Yang Perlu Dikerjakan A>
Jawab pertanyaan berikut berdasarkan teks latihan:
(i) Momentum apa yang secara khusus harus dimanfaatkan TV FTA?
(ii) Siapa CEO TVOne?
(iii) Tingkat kepemirsaan dua stasiun TV mana yang ingin dijaga Perseroan?
Yang Perlu Dikerjakan B> Kutip dengan persis bagian teks latihan yang dimulai dari "Selain itu, menyajikan" dan berlanjut sampai "dan Gen Z).".

Teks Latihan>
EmitenNews.com - Disrupsi digital telah menuntut pelaku usaha media, termasuk TV free-to-air (FTA), untuk berkonvergensi agar tetap relevan di era digital. Secara khusus, TV FTA harus memanfaatkan momentum analog switch off (ASO). Termasuk teknologi Artificial Intelligence (AI) atau kecerdasan buatan.

 

Keuntungannya membuka ruang bagi TV FTA untuk menciptakan nilai tambah layanannya, agar tetap memiliki daya saing dalam ekosistem media di tengah menjamurnya layanan Over-The-Top (OTT). Industri penyiaran juga harus beradaptasi dengan teknologi informasi dan komunikasi terkini.




CEO TVOne Taufan Eko Nugroho Rotorasiko mengatakan dari sisi bisnis penyiaran, Perseroan telah mengambil langkah-langkah antisipatif migrasi penyiaran analog ke digital untuk menjaga tingkat kepemirsaan ANTV dan tvOne.

 

Seperti melalui berbagai kampanye dan sosialisasi migrasi siaran TV digital sekaligus memberikan asistensi teknik kepada pemirsa, memutakhirkan infrastruktur penyiaran digital dan memperkuat daya pancar siaran.

 

Selain itu, menyajikan konten berkualitas dan beragam dengan fokus consumer centric, dan terus berinvestasi dari segi konten maupun platform digital meraih konsumen digital native (generasi milenial dan Gen Z).

Catatan dari sumber data
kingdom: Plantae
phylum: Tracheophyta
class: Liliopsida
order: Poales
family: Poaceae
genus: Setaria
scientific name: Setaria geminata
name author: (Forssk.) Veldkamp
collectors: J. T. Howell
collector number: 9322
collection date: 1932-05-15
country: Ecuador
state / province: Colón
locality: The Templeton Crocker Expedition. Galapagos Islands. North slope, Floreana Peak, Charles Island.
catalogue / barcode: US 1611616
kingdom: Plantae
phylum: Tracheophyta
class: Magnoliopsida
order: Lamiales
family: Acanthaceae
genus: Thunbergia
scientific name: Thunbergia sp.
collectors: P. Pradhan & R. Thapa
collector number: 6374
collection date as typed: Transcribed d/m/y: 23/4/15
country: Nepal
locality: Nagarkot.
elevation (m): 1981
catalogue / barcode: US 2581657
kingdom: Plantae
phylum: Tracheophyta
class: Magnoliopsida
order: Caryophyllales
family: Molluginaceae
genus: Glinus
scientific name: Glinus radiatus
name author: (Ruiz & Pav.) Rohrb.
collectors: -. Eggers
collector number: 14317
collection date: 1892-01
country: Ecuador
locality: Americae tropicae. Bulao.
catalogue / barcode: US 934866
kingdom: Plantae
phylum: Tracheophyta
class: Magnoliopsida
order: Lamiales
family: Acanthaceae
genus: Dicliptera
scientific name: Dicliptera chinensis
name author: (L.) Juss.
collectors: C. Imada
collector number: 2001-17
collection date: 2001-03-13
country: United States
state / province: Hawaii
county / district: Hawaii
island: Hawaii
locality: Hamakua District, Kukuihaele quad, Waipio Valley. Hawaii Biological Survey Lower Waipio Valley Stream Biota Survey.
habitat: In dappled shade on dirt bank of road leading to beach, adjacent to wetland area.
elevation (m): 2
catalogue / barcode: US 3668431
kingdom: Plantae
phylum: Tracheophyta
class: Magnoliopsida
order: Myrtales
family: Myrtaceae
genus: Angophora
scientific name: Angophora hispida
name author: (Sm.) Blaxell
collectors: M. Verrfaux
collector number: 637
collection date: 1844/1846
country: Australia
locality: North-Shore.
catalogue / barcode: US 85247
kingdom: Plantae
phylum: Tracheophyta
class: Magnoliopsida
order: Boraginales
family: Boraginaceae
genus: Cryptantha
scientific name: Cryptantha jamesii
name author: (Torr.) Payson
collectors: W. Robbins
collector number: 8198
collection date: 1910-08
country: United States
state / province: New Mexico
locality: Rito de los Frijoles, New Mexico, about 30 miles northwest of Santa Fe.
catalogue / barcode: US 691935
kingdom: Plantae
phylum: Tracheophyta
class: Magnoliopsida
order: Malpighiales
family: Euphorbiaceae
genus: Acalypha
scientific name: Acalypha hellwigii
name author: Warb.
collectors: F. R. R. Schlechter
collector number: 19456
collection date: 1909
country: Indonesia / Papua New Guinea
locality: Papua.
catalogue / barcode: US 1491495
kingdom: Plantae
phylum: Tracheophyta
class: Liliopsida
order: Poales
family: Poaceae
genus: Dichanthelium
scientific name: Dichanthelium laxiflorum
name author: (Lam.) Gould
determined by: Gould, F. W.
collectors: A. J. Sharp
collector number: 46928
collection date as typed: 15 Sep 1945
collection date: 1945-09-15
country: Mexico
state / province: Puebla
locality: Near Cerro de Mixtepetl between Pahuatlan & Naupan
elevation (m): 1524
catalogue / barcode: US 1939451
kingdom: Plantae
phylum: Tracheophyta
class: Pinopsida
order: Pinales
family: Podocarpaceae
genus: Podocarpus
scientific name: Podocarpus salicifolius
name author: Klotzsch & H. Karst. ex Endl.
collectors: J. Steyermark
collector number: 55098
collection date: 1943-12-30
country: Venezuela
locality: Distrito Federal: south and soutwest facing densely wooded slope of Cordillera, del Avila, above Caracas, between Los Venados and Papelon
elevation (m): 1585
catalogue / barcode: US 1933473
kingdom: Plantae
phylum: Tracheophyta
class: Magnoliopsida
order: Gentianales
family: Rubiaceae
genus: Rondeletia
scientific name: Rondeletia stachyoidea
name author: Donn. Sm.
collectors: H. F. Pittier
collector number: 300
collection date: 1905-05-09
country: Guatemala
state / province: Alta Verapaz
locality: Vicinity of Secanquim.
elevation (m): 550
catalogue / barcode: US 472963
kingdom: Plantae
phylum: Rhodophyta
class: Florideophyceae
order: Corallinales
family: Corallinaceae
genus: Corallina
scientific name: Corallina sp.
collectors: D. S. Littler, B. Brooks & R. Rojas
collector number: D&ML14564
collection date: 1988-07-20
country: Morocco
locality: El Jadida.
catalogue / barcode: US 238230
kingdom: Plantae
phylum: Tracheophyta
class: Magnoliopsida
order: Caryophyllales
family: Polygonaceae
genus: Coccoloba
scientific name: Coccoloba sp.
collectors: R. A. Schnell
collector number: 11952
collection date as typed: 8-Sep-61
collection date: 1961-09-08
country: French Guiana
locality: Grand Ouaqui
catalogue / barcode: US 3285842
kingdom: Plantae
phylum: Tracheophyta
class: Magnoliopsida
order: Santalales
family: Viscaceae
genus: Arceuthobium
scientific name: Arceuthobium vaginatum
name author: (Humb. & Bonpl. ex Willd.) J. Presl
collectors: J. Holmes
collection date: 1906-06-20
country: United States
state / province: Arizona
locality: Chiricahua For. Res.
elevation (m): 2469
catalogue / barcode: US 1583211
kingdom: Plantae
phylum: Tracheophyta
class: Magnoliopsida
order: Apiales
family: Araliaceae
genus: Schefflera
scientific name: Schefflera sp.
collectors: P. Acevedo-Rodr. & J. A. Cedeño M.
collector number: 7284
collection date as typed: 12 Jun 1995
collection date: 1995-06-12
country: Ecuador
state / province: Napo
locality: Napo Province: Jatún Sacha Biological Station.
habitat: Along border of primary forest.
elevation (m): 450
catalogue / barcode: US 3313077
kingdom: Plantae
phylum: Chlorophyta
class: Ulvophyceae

Hasil Tugas A>
(i) Momentum analog switch off (ASO).
(ii) Taufan Eko Nugroho Rotorasiko.
(iii) ANTV dan tvOne.

Hasil Tugas B>
Selain itu, menyajikan konten berkualitas dan beragam dengan fokus consumer centric, dan terus berinvestasi dari segi konten maupun platform digital meraih konsumen digital native (generasi milenial dan Gen Z).